The example shows how update() is used.

#include <iostream>
#include <iomanip>
#include <nlohmann/json.hpp>

using json = nlohmann::json;
using namespace nlohmann::literals;

int main()
{
    // create two JSON objects
    json o1 = R"( {"color": "red", "price": 17.99, "names": {"de": "Flugzeug"}} )"_json;
    json o2 = R"( {"color": "blue", "speed": 100, "names": {"en": "plane"}} )"_json;
    json o3 = o1;

    // add all keys from o2 to o1 (updating "color", replacing "names")
    o1.update(o2.begin(), o2.end());

    // add all keys from o2 to o1 (updating "color", merging "names")
    o3.update(o2.begin(), o2.end(), true);

    // output updated object o1 and o3
    std::cout << std::setw(2) << o1 << '\n';
    std::cout << std::setw(2) << o3 << '\n';
}

Output:

{
  "color": "blue",
  "names": {
    "en": "plane"
  },
  "price": 17.99,
  "speed": 100
}
{
  "color": "blue",
  "names": {
    "de": "Flugzeug",
    "en": "plane"
  },
  "price": 17.99,
  "speed": 100
}
Example

One common use case for this function is the handling of user settings.
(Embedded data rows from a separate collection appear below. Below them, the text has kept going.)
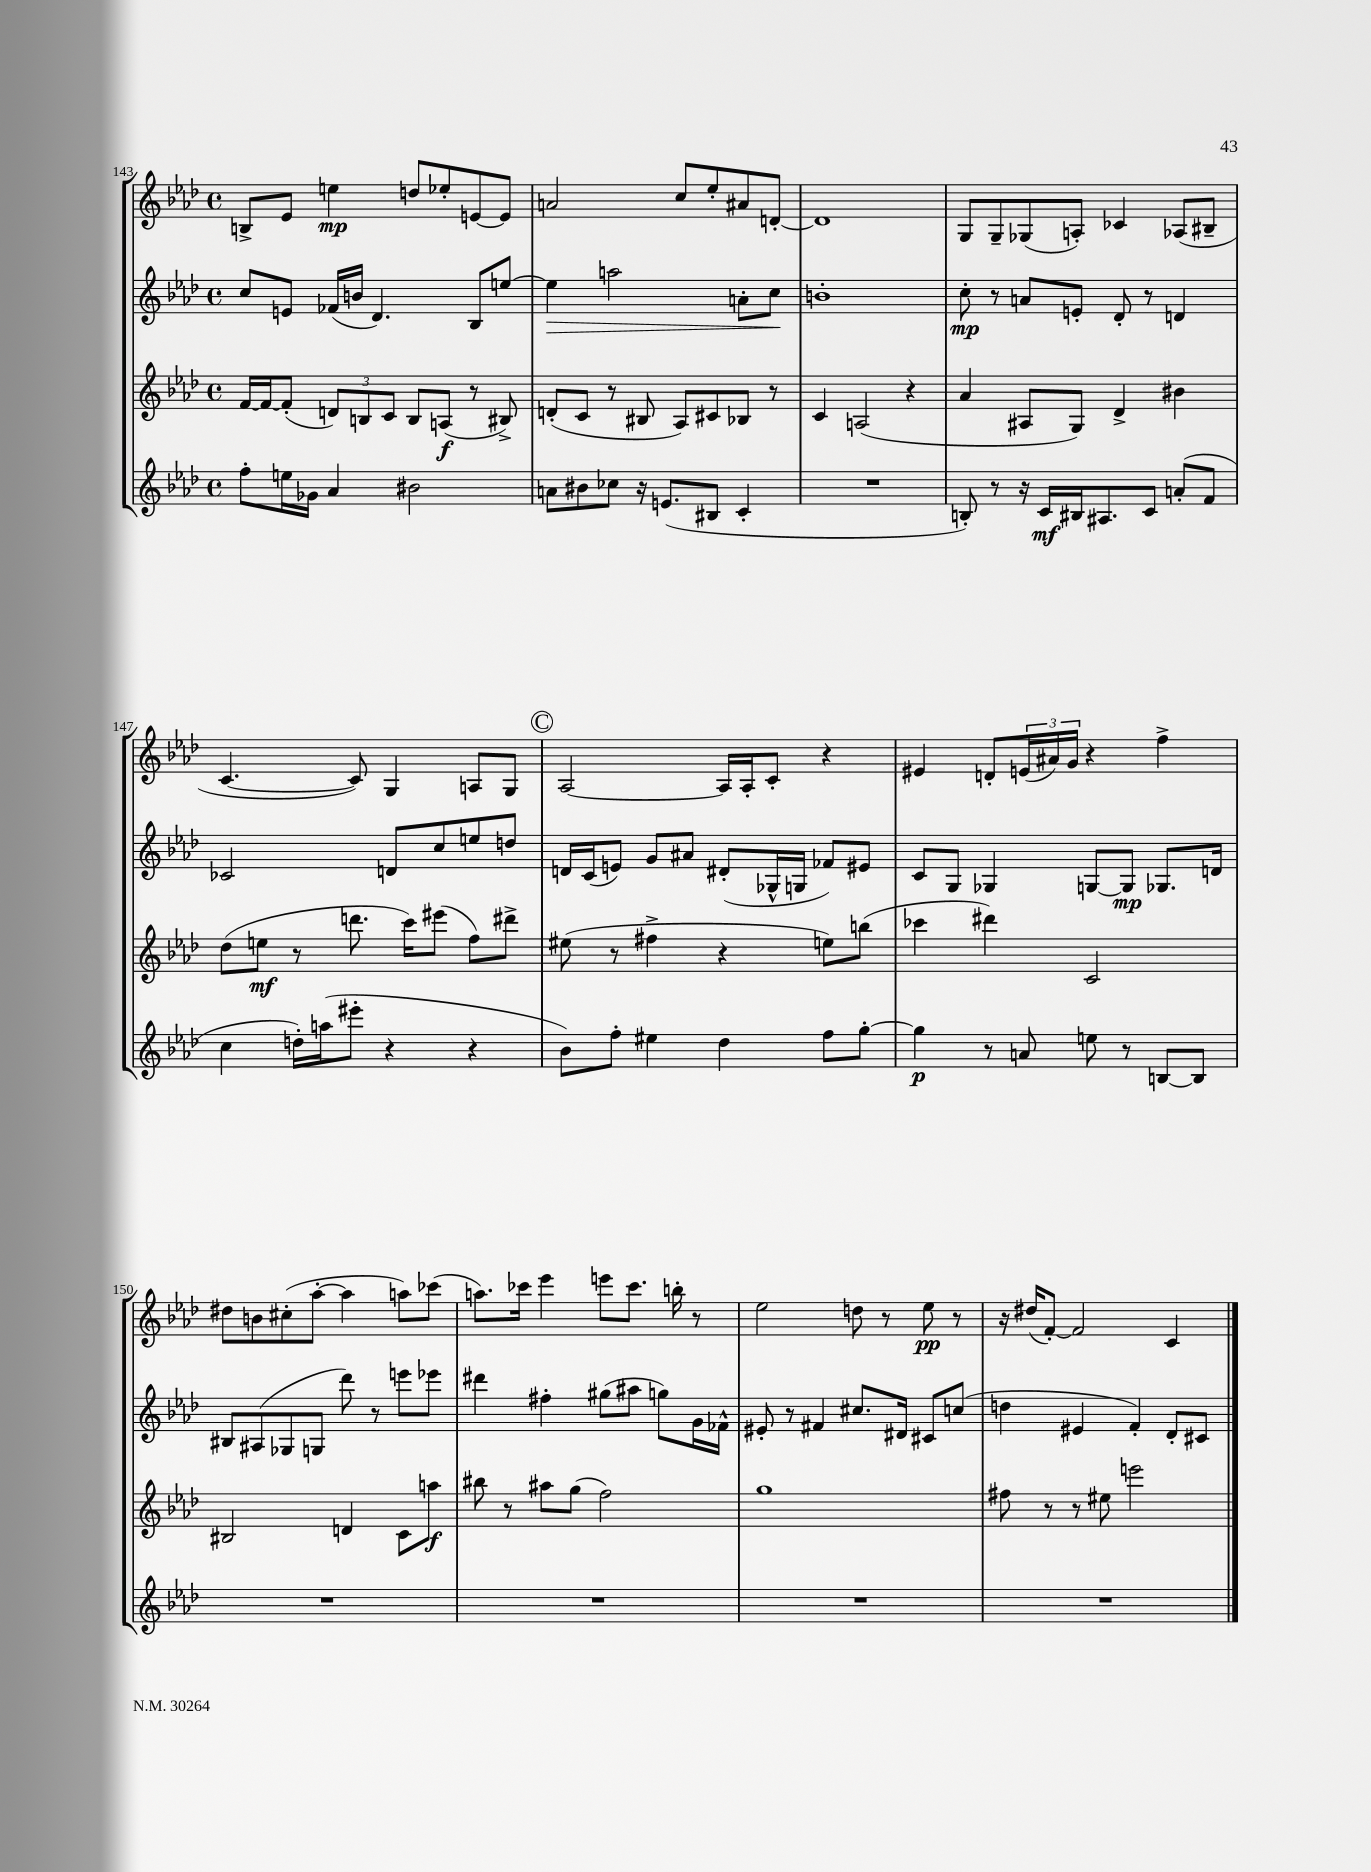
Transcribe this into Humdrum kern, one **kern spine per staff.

**kern	**kern	**kern	**kern
*staff4	*staff3	*staff2	*staff1
*clefG2	*clefG2	*clefG2	*clefG2
*k[b-e-a-d-]	*k[b-e-a-d-]	*k[b-e-a-d-]	*k[b-e-a-d-]
*M4/4	*M4/4	*M4/4	*M4/4
*met(c)	*met(c)	*met(c)	*met(c)
8ff'\L	[16f/LL	8cc/L	8B^/L
.	16f/_J	.	.
16ee\L	(8f'/]J	8e/J	8e-/J
16g-\JJ	.	.	.
4a-/	12d/L)	(16f-/LL	4ee\
.	.	16b/JJ	.
.	12B/	.	.
.	.	4.d-/)	.
.	12c/J	.	.
2b#\	8B/L	.	8dd/L
.	(8A/J	.	8ee-'/
.	8r	8B-/L	[8e/
.	8B#^/)	[8ee/J	8e/]J
=	=	=	=
8a\L	(8d'/L	4ee\]	2a/
8b#\	8c/J	.	.
8cc-\J	8r	2aa\	.
16r	8B#/	.	.
(8.e/L	.	.	.
.	8A-/L)	.	8cc/L
8B#/J	8c#/	.	8ee-'/
4c'/	8B-/J	8a'\L	8a#/
.	8r	8cc\J	[8d'/J
=	=	=	=
1r	4c/	1b'	1d]
.	(2A/	.	.
.	4r	.	.
=	=	=	=
8B'/)	4a-/	8cc'\	8G/L
8r	.	8r	8G~/
16r	8A#/L	8a/L	(8G-/
16c/LL	.	.	.
16B#/J	8G/J)	8e'/J	8A'/J)
8.A#/	.	.	.
.	4d-^/	8d-'/	4c-/
8c/J	.	8r	.
(8a'/L	4b#\	4d/	(8A-/L
8f/J	.	.	8B#~/J
=	=	=	=
4cc\	(8dd-\L	2c-/	[4.c/
.	8ee\J	.	.
16dd'\LL)	8r	.	.
(16aa\J	.	.	.
8eee#'\J	8.ddd\	.	8c/])
4r	.	8d/L	4G/
.	16ccc\LK)	.	.
.	(8eee#\J	8cc/	.
4r	8ff\L)	8ee/	8A/L
.	8ddd#^\J	8dd/J	8G/J
=	=	=	=
8b-\L)	(8ee#\	16d/LL	[2A-/
.	.	(16c/J	.
8ff'\J	8r	8e/J)	.
4ee#\	4ff#^\	8g/L	.
.	.	8a#/J	.
4dd-\	4r	(8d#'/L	16A-/]LL
.	.	.	16A-'/J
.	.	16G-^^/L	8c'/J
.	.	16G/JJ	.
8ff\L	8ee\L)	8f-/L)	4r
[8gg'\J	(8bb\J	8e#/J	.
=	=	=	=
4gg\]	4ccc-\	8c/L	4e#/
.	.	8G/J	.
8r	4ddd#\)	4G-/	8d'/L
8a/	.	.	(24e/L
.	.	.	24a#/)
.	.	.	24g/JJ
8ee\	2c/	[8G/L	4r
8r	.	8G/]J	.
[8B/L	.	8.G-/L	4ff^\
8B/]J	.	.	.
.	.	16d/Jk	.
=	=	=	=
1r	2B#/	8B#/L	8dd#\L
.	.	(8A#/	8b\
.	.	8G-/	(8cc#'\
.	.	8G/J	[8aa-'\J
.	4d/	8ddd-\)	4aa-\]
.	.	8r	.
.	8c\L	8eee\L	8aa\L)
.	8aa\J	8eee-\J	(8ccc-\J
=	=	=	=
1r	8bb#\	4ddd#\	8.aa\L)
.	8r	.	.
.	.	.	16ccc-\Jk
.	8aa#\L	4ff#'\	4eee-\
.	(8gg\J	.	.
.	2ff\)	(8gg#\L	8eee\L
.	.	8aa#\J	8.ccc-\J
.	.	8gg\L)	.
.	.	.	16bb'\
.	.	16g\L	8r
.	.	16f-^^\JJ	.
=	=	=	=
1r	1gg	8e#'/	2ee-\
.	.	8r	.
.	.	4f#/	.
.	.	8.cc#/L	8dd\
.	.	.	8r
.	.	16d#/Jk	.
.	.	8c#/L	8ee-\
.	.	(8cc/J	8r
=	=	=	=
1r	8ff#\	4dd\	16r
.	.	.	(16dd#/LK
.	8r	.	[8f'/J)
.	8r	4e#/	2f/]
.	8ee#\	.	.
.	2eee\	4f'/)	.
.	.	8d-'/L	4c/
.	.	8c#/J	.
==	==	==	==
*-	*-	*-	*-
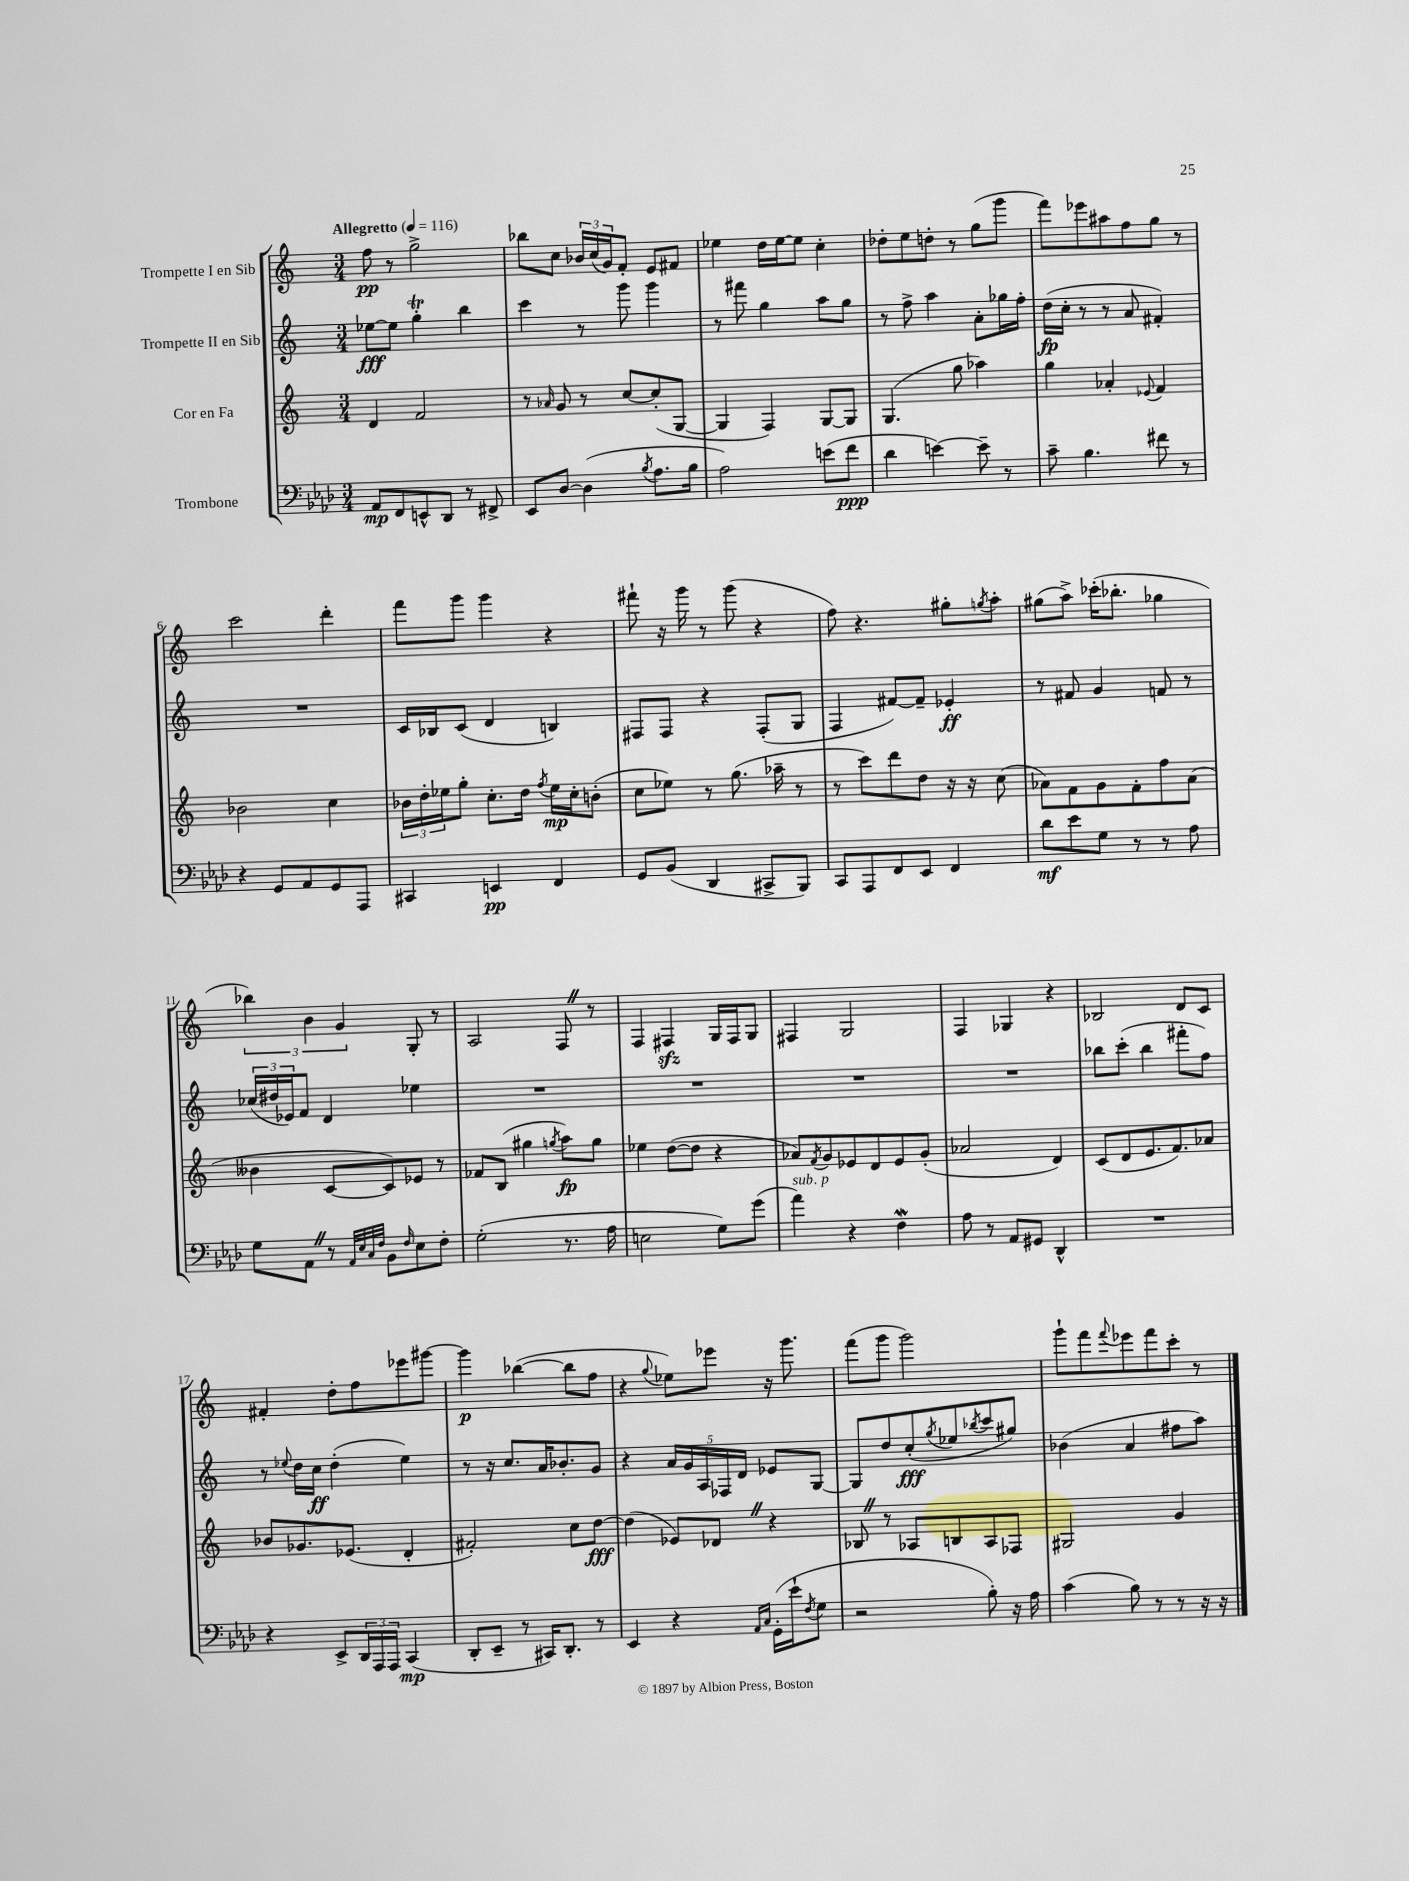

Assume your application can be configured in some aspects:

{
    "color": "red",
    "active": true,
    "name": {"de": "Maus", "en": "mouse"}
}

The user may override the default settings selectively:

{
    "color": "blue",
    "name": {"es": "ratón"},
}

Then update manages the merging of default settings and user settings:

auto user_settings = json::parse("config.json");
auto effective_settings = get_default_settings();
effective_settings.update(user_settings);

Now effective_settings contains the default settings, but those keys set by the user are overwritten:

{
    "color": "blue",
    "active": true,
    "name": {"es": "ratón"}
}

Note existing keys were just overwritten. To merge objects, merge_objects setting should be set to true:

auto user_settings = json::parse("config.json");
auto effective_settings = get_default_settings();
effective_settings.update(user_settings, true);
{
    "color": "blue",
    "active": true,
    "name": {"de": "Maus", "en": "mouse", "es": "ratón"}
}

Version history

  • Added in version 3.0.0.
  • Added merge_objects parameter in 3.10.5.